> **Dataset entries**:
==*==
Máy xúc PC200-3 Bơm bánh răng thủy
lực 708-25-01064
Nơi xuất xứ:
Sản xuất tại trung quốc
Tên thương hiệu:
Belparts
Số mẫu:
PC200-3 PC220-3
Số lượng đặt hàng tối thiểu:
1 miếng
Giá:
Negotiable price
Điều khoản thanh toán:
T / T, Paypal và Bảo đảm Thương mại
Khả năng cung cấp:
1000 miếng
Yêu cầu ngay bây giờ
==*==
> **Brief**: Output every record above in full, exactly as it reads.

> **Written solution**:
Máy xúc PC200-3 Bơm bánh răng thủy
lực 708-25-01064
Nơi xuất xứ:
Sản xuất tại trung quốc
Tên thương hiệu:
Belparts
Số mẫu:
PC200-3 PC220-3
Số lượng đặt hàng tối thiểu:
1 miếng
Giá:
Negotiable price
Điều khoản thanh toán:
T / T, Paypal và Bảo đảm Thương mại
Khả năng cung cấp:
1000 miếng
Yêu cầu ngay bây giờ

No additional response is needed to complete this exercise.